What this task involves: Count the lines in the listing below that contain the string "specific", treating uppercase and lowercase as different, and give only the number.

Source records:
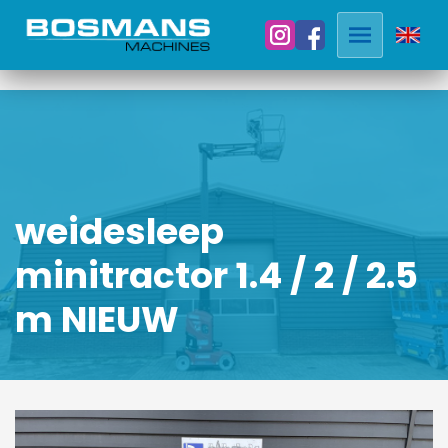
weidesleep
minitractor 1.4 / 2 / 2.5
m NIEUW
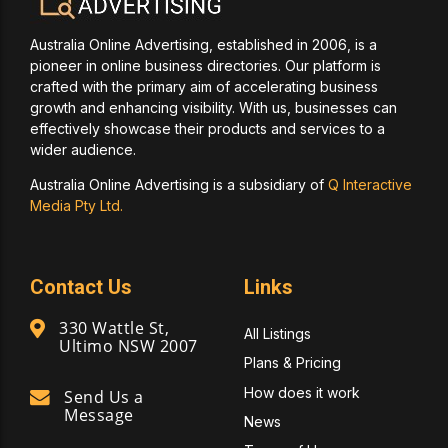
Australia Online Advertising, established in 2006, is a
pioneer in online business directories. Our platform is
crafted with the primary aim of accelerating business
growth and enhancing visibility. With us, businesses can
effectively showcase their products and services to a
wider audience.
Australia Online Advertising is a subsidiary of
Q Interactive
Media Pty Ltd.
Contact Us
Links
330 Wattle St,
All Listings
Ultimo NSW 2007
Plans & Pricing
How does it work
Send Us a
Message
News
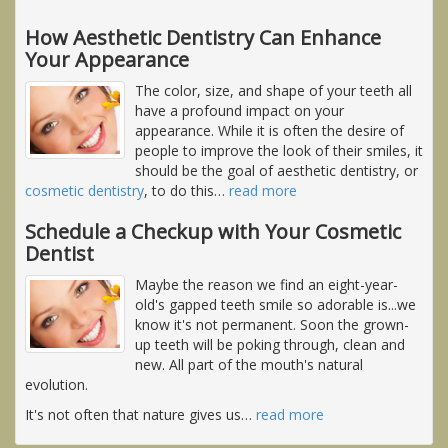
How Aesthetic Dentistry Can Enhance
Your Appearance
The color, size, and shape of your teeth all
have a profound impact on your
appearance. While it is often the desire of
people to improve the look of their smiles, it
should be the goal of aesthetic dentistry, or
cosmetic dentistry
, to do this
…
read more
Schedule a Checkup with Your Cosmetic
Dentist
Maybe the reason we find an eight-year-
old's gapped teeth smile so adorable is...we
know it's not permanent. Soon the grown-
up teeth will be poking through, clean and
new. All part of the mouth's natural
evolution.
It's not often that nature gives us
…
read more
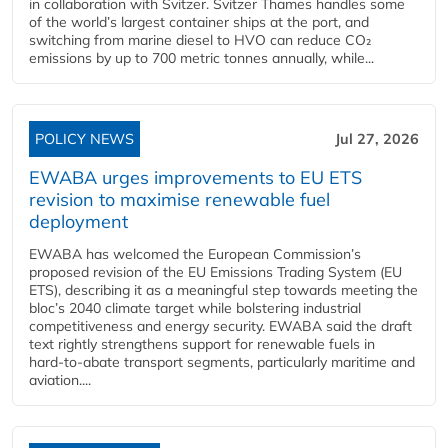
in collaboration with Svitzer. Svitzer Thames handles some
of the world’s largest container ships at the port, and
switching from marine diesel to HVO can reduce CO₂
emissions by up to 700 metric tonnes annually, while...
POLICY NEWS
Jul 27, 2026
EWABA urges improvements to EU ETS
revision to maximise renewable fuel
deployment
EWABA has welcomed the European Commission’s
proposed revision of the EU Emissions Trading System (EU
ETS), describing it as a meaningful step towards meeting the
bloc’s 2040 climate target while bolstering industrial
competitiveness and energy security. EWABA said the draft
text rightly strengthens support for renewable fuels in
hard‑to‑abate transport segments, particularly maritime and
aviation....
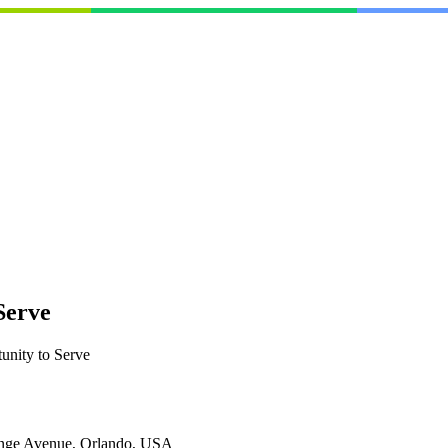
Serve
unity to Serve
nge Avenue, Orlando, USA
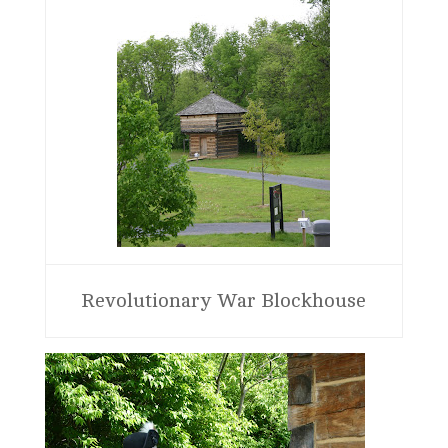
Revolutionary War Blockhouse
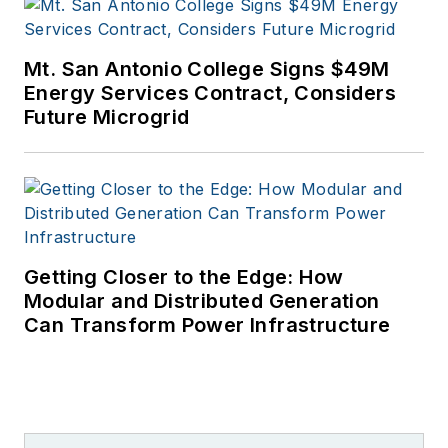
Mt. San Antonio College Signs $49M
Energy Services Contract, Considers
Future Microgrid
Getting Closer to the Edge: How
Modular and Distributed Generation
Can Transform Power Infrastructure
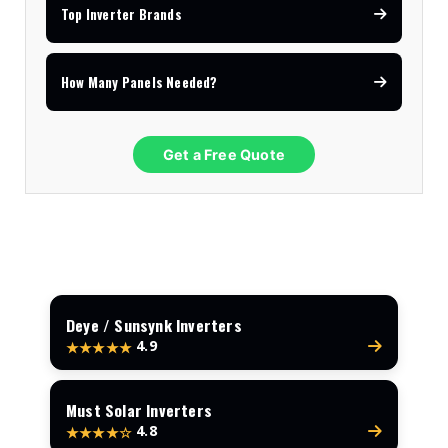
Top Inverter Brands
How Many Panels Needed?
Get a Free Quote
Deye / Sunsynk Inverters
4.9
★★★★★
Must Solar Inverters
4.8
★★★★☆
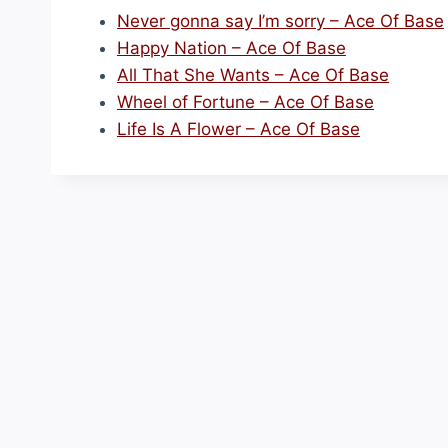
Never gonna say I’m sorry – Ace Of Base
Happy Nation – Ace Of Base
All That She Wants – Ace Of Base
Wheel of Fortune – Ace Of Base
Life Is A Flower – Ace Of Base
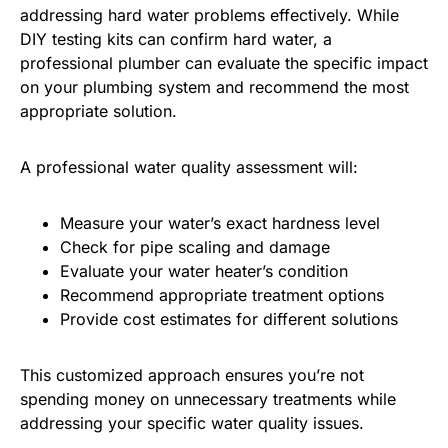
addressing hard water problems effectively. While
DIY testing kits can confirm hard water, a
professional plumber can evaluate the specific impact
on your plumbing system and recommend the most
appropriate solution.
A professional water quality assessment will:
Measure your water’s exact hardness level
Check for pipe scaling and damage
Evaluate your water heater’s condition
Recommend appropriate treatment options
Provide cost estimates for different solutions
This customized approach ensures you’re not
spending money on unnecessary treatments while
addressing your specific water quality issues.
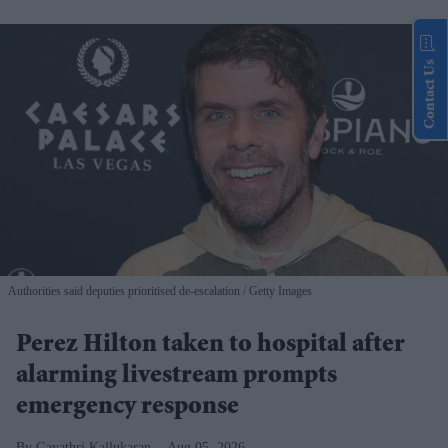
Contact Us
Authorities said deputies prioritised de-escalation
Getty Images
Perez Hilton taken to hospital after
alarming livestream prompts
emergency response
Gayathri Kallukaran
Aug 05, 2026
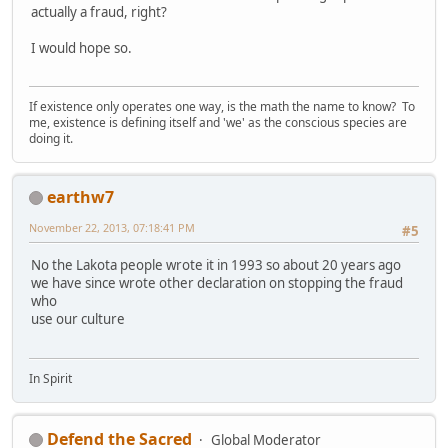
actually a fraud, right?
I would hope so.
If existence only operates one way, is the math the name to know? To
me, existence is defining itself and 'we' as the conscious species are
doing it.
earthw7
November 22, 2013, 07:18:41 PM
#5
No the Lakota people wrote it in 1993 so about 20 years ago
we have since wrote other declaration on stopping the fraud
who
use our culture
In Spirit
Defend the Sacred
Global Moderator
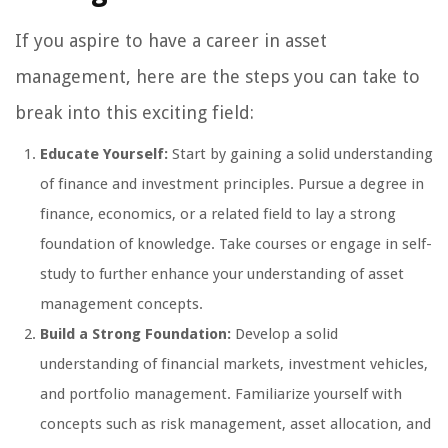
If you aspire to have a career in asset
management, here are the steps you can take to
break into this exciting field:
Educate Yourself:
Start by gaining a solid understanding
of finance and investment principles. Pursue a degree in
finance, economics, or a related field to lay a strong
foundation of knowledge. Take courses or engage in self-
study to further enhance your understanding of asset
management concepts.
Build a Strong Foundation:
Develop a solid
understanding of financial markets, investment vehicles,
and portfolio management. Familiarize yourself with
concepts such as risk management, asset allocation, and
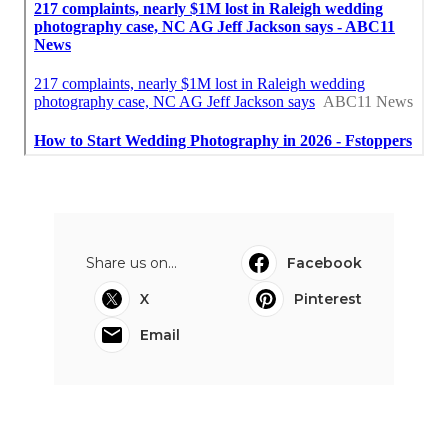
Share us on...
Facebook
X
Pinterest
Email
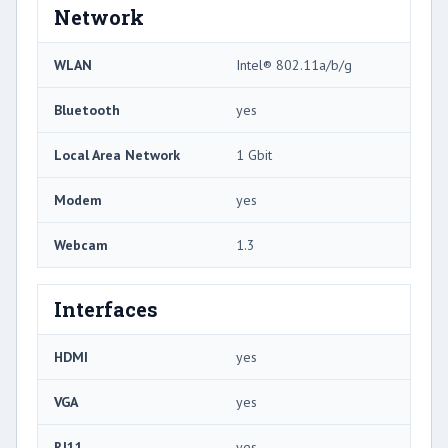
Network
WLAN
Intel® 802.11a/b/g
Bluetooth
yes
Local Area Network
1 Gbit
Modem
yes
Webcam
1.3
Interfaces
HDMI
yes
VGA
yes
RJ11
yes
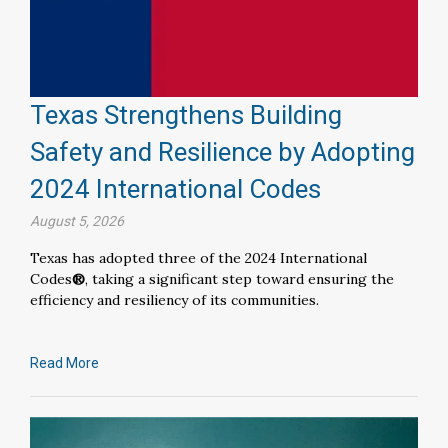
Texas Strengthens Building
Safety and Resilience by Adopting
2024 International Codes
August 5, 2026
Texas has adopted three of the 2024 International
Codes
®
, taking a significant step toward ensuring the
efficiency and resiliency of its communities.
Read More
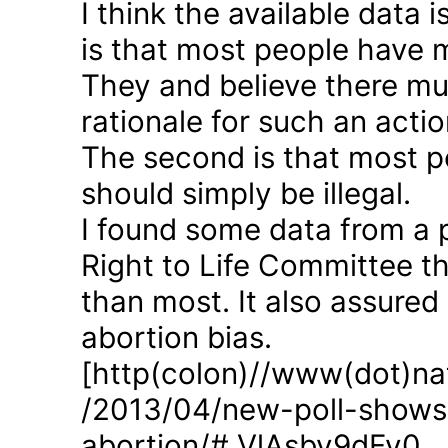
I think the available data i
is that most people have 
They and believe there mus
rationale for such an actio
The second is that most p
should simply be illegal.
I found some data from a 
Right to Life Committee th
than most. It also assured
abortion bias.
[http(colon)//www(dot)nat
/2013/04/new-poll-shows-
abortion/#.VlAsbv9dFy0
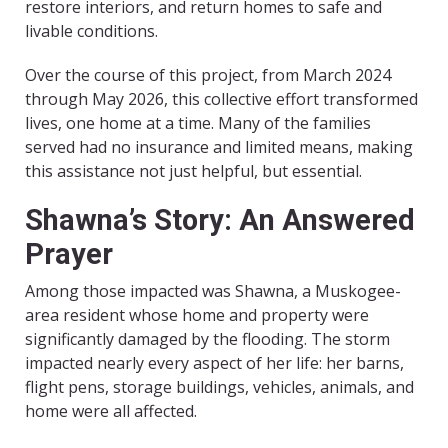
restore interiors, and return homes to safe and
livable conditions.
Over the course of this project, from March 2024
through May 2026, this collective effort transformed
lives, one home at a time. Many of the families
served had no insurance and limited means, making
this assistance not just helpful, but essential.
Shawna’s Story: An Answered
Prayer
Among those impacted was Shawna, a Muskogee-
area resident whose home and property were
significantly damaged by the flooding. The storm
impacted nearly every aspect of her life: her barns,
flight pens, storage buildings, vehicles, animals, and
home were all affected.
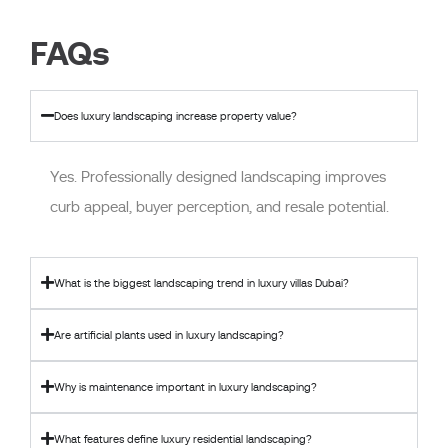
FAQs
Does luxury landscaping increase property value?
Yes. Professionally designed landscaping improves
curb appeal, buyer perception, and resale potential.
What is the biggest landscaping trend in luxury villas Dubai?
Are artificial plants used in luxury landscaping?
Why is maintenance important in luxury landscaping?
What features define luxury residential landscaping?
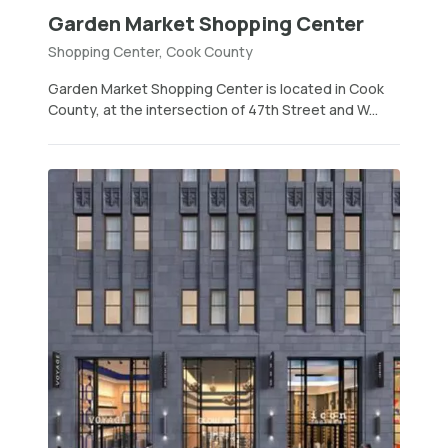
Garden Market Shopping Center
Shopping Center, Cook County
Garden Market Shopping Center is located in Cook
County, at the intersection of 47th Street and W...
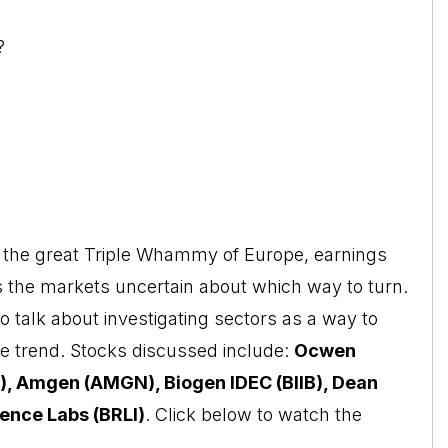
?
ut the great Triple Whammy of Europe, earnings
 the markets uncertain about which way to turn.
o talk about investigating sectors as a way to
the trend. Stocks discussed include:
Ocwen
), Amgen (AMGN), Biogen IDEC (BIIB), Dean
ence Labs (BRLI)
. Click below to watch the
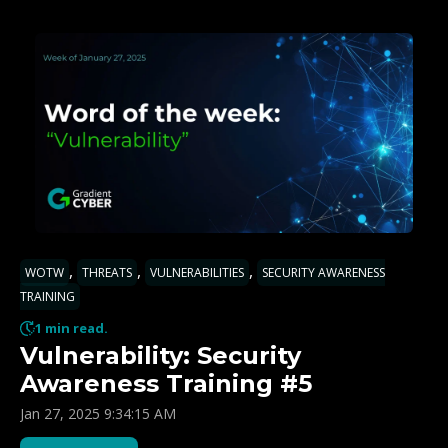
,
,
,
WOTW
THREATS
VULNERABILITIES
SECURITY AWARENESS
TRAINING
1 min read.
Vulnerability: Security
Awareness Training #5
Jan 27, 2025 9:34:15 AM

Result of this task: 2